In the latest demonstration by public education advocates, hundreds of teachers and parents gathered at the Texas Capitol on Monday to demand lawmakers restore the $5.4 billion cut from education last session.
"I understand there's really important issues facing the state, but I think educating our future generation is at the top of the list," said American Federation of Teachers Texas President Linda Bridges. "We've got to restore our funding because we have more kids, 80,000 kids each year, coming into our schools that deserve a chance." 
While Democrats have largely advocated seeking ways to restore the funds, Republican leadership has promised to fund enrollment growth while recommending the legislature wait out the results of the lawsuit over school finance before making any permanent changes.
At the same time, a number of Republicans have advocated various proposals aimed at increasing "school choice," such as private school scholarships and raising the cap on charter schools.
Filed Friday by state Rep. Trey Martinez Fischer, HB 3339 would authorize using the Economic Stabilization Fund (commonly referred to as the 'rainy day fund') to help restore the cuts to education. State Sen. Dan Patrick (R-Houston), chairman of the Senate Education Committee, filed SB 23 on Friday, which would create a tax credit for low-income children to attend private schools.
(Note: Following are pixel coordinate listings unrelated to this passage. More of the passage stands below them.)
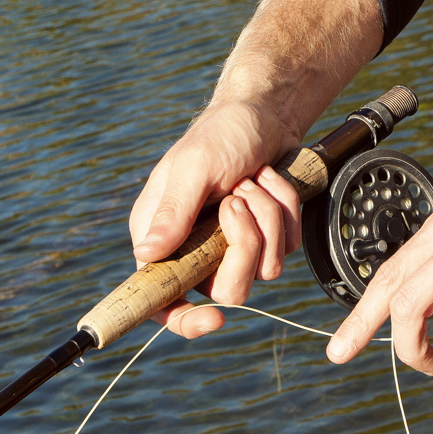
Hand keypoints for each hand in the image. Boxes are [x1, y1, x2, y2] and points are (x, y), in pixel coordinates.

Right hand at [129, 99, 303, 338]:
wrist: (264, 113)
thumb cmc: (220, 133)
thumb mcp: (195, 166)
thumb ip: (173, 212)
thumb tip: (145, 256)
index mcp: (161, 237)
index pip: (161, 298)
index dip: (182, 320)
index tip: (213, 319)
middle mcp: (193, 249)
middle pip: (227, 291)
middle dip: (243, 246)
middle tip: (237, 201)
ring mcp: (231, 246)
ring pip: (264, 270)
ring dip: (266, 218)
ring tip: (253, 181)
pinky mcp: (265, 237)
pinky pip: (286, 248)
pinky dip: (284, 209)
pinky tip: (270, 179)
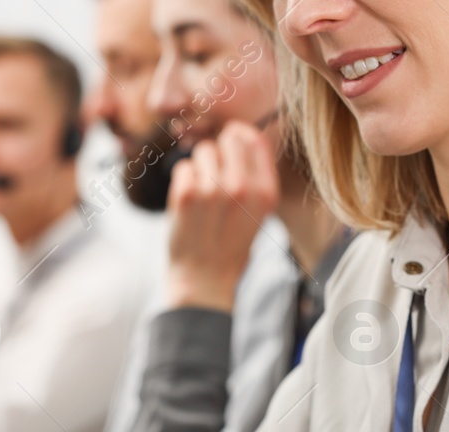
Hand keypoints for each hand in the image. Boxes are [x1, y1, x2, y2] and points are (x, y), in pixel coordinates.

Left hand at [164, 122, 278, 312]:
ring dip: (199, 168)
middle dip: (219, 151)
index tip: (230, 146)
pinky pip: (183, 167)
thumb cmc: (230, 246)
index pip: (255, 138)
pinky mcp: (186, 195)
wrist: (204, 281)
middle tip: (213, 178)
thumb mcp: (257, 213)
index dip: (240, 136)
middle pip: (228, 137)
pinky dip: (182, 182)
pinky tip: (188, 205)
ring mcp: (214, 190)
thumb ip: (254, 175)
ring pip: (203, 151)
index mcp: (266, 191)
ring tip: (202, 198)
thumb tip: (238, 133)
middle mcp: (243, 187)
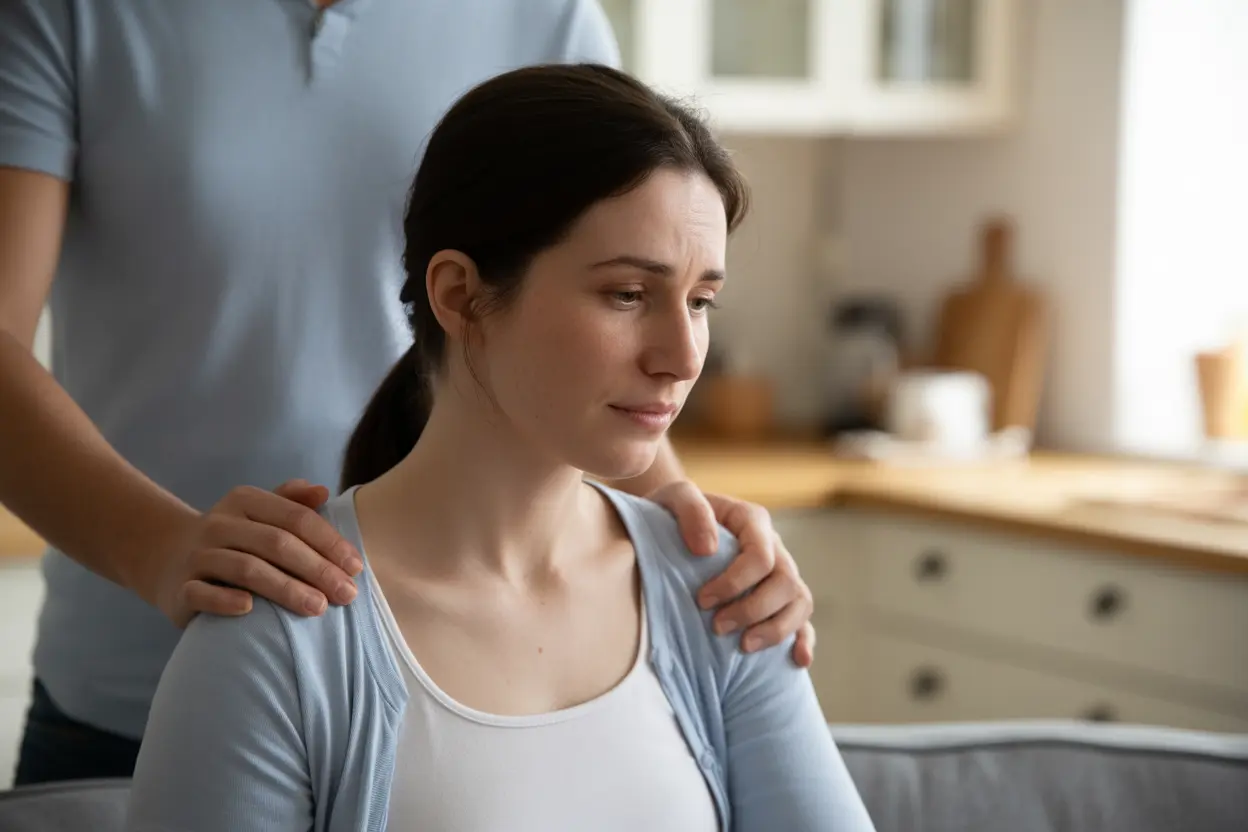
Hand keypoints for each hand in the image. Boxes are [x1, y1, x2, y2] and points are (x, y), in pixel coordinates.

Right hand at [152, 479, 362, 627]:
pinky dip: (225, 600)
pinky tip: (250, 608)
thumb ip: (292, 502)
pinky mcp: (180, 587)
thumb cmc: (233, 536)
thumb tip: (323, 491)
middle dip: (317, 569)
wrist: (167, 556)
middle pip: (277, 544)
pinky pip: (202, 593)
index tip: (356, 567)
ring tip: (318, 607)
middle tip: (347, 594)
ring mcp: (198, 555)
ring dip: (286, 588)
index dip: (329, 542)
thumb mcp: (259, 512)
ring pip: (246, 569)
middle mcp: (220, 524)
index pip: (296, 518)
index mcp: (245, 501)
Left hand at [647, 481, 815, 666]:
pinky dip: (804, 640)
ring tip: (744, 647)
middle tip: (717, 627)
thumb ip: (690, 510)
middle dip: (753, 610)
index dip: (736, 582)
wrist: (667, 526)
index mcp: (752, 521)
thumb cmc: (670, 512)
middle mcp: (773, 546)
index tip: (702, 600)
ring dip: (777, 629)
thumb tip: (708, 549)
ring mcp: (779, 573)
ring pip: (800, 602)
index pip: (761, 555)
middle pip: (786, 582)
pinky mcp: (778, 598)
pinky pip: (803, 619)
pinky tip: (798, 661)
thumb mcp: (674, 497)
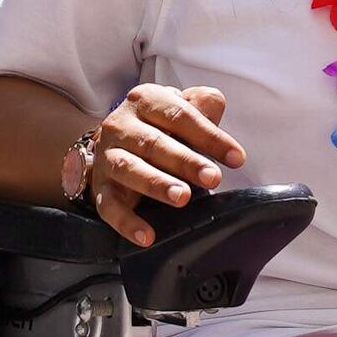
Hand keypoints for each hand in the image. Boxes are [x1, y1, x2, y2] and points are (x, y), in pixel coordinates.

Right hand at [77, 82, 240, 245]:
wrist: (118, 143)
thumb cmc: (160, 127)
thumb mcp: (180, 109)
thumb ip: (201, 106)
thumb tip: (213, 106)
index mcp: (145, 100)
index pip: (179, 115)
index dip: (209, 136)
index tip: (236, 158)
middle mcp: (121, 125)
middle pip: (154, 142)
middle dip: (185, 162)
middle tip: (211, 178)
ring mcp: (108, 157)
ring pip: (130, 169)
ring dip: (157, 184)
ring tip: (182, 197)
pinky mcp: (100, 187)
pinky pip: (109, 206)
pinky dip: (127, 223)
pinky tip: (147, 236)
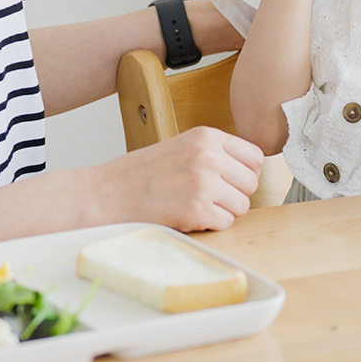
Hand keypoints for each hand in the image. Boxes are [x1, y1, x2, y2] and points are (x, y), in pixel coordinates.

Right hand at [101, 126, 263, 231]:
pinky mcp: (197, 208)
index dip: (243, 173)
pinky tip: (187, 216)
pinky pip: (226, 223)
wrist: (106, 194)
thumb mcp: (180, 147)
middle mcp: (208, 155)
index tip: (228, 181)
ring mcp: (203, 181)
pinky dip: (210, 225)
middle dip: (234, 195)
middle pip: (251, 183)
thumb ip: (212, 153)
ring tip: (193, 205)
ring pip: (242, 206)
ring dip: (222, 212)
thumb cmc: (139, 174)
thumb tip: (247, 171)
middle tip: (206, 197)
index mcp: (205, 136)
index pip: (254, 156)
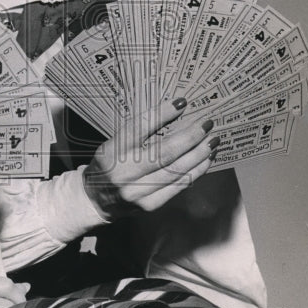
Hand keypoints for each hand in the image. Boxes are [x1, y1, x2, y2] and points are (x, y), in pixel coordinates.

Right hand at [84, 98, 218, 219]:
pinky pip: (178, 186)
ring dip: (199, 154)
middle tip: (207, 124)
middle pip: (164, 152)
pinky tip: (205, 160)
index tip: (182, 103)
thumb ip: (138, 133)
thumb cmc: (109, 165)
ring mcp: (137, 192)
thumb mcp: (114, 144)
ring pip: (176, 171)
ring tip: (212, 141)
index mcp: (112, 152)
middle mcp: (124, 173)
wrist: (95, 199)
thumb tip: (174, 115)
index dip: (162, 114)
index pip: (139, 128)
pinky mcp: (149, 205)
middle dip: (190, 136)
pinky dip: (196, 171)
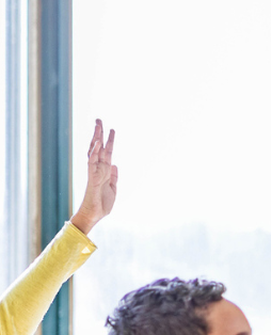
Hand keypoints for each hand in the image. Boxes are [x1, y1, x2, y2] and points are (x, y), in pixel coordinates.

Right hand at [70, 119, 117, 234]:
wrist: (94, 215)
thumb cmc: (102, 204)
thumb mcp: (113, 188)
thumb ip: (114, 176)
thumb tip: (114, 165)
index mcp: (104, 171)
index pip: (106, 152)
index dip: (108, 141)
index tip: (110, 129)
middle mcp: (98, 168)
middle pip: (99, 147)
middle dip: (100, 134)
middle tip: (99, 120)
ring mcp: (94, 171)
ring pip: (95, 151)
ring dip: (97, 138)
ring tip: (98, 124)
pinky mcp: (92, 177)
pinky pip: (92, 162)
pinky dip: (95, 151)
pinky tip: (98, 142)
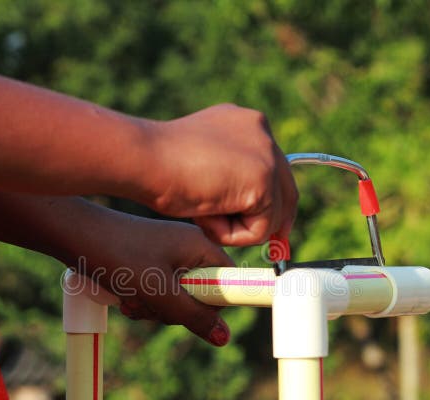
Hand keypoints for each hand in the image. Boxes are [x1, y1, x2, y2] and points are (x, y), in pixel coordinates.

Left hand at [70, 208, 235, 345]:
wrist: (73, 233)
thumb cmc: (116, 254)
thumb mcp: (158, 291)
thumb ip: (193, 316)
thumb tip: (224, 337)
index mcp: (200, 246)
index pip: (230, 283)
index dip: (215, 304)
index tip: (188, 309)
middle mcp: (189, 249)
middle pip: (202, 296)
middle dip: (176, 310)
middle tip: (153, 302)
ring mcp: (169, 255)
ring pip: (177, 299)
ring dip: (156, 308)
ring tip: (132, 298)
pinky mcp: (150, 263)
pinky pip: (159, 293)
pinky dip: (144, 301)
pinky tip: (124, 297)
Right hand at [145, 104, 297, 245]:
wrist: (143, 158)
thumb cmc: (157, 164)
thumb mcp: (202, 161)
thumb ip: (227, 173)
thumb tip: (245, 204)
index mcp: (246, 122)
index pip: (274, 167)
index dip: (272, 201)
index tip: (274, 227)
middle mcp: (261, 131)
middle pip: (286, 189)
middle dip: (277, 222)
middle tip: (276, 246)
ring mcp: (266, 154)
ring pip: (270, 215)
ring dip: (236, 227)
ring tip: (201, 211)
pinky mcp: (263, 180)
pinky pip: (260, 229)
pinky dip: (232, 235)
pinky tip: (205, 213)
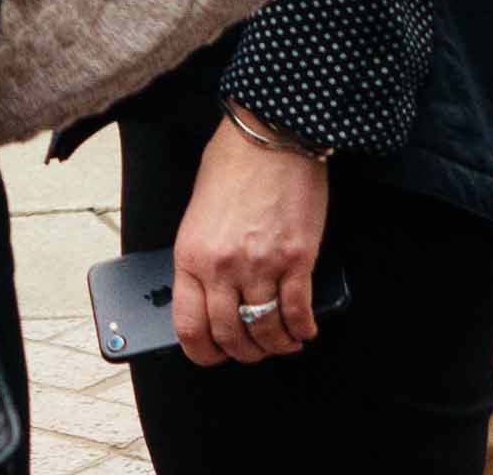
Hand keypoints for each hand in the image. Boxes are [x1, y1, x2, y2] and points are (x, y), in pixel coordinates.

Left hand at [171, 112, 329, 366]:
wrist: (268, 136)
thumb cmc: (230, 167)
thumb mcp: (197, 215)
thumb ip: (200, 258)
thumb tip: (207, 299)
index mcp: (190, 254)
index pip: (188, 326)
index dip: (201, 352)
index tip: (211, 355)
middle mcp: (223, 266)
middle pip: (231, 337)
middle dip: (242, 353)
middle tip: (251, 349)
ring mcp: (262, 265)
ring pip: (267, 331)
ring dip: (275, 346)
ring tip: (280, 342)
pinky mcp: (297, 260)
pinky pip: (299, 313)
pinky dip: (302, 330)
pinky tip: (304, 330)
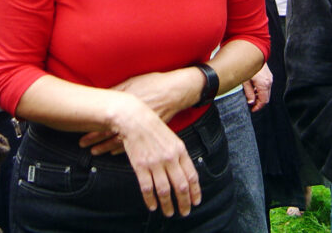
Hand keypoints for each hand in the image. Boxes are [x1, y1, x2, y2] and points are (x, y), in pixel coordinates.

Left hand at [80, 68, 202, 154]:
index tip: (81, 136)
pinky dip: (123, 148)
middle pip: (110, 133)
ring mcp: (142, 127)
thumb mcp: (132, 82)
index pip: (105, 122)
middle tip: (84, 145)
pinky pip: (134, 143)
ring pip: (121, 141)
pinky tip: (114, 152)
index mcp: (126, 106)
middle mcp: (133, 119)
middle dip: (95, 141)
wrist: (175, 91)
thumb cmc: (154, 83)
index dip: (92, 131)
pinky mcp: (150, 131)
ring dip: (106, 147)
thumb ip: (116, 90)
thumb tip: (100, 96)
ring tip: (95, 151)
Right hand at [109, 95, 201, 217]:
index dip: (195, 191)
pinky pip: (147, 188)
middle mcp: (170, 158)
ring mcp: (155, 163)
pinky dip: (151, 200)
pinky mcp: (140, 166)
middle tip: (185, 212)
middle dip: (184, 202)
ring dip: (168, 205)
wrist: (135, 119)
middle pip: (181, 186)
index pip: (191, 176)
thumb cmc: (154, 128)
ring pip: (164, 190)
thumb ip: (179, 155)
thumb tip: (185, 172)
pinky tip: (153, 206)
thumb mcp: (172, 139)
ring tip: (169, 213)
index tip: (196, 201)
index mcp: (180, 151)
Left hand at [242, 63, 271, 111]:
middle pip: (266, 97)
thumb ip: (248, 92)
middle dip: (259, 103)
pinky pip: (266, 85)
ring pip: (266, 92)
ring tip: (250, 96)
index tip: (252, 109)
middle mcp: (269, 81)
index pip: (264, 101)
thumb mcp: (244, 80)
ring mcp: (269, 77)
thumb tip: (251, 102)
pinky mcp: (268, 74)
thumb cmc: (246, 64)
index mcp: (264, 84)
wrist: (252, 52)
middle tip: (251, 105)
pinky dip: (261, 90)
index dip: (258, 107)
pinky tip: (253, 88)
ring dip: (259, 96)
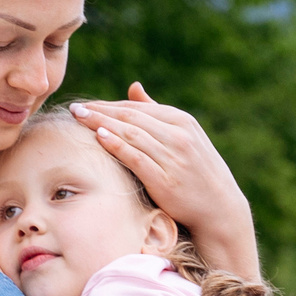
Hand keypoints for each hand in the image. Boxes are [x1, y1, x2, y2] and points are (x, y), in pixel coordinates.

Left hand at [67, 86, 257, 273]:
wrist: (220, 208)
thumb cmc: (198, 171)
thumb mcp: (184, 136)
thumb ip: (156, 113)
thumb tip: (133, 87)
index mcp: (182, 121)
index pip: (136, 108)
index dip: (108, 105)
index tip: (86, 105)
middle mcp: (178, 135)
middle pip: (130, 117)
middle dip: (99, 111)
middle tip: (75, 108)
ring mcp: (174, 157)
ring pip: (131, 134)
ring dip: (102, 123)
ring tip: (79, 119)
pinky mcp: (166, 180)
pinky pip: (137, 158)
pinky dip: (117, 145)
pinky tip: (99, 137)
"Expanding school choice in Texas will empower parents to make decisions in the best interest of their children, and provide an incentive to keep all Texas schools competitive" Gov. Rick Perry (R-Texas) said in a statement issued Friday, lauding Patrick and other Republican lawmakers who filed similar legislation during the final stretch.
Another major debate will center on expanding Medicaid to more than a million low-income Texans under the Affordable Care Act. State Republicans have largely opposed the expansion as defined under the law, saying Medicaid is "broken" and must be reformed before spending additional money on the program. On Friday, state Rep. John Zerwas (R-Simonton) filed HB 3791, authorizing the state Health and Human Services Commission to negotiate a compromise with the federal government. 
"We have the opportunity to really do something different with this population of people," Zerwas told KVUE Monday. "And I think that's really what this bill is intended to do, to start the conversation around what does the Texas solution to an expanded Medicaid population look like." 
With all bills filed, now begins the process of deciding which ones reach the floor and get a vote.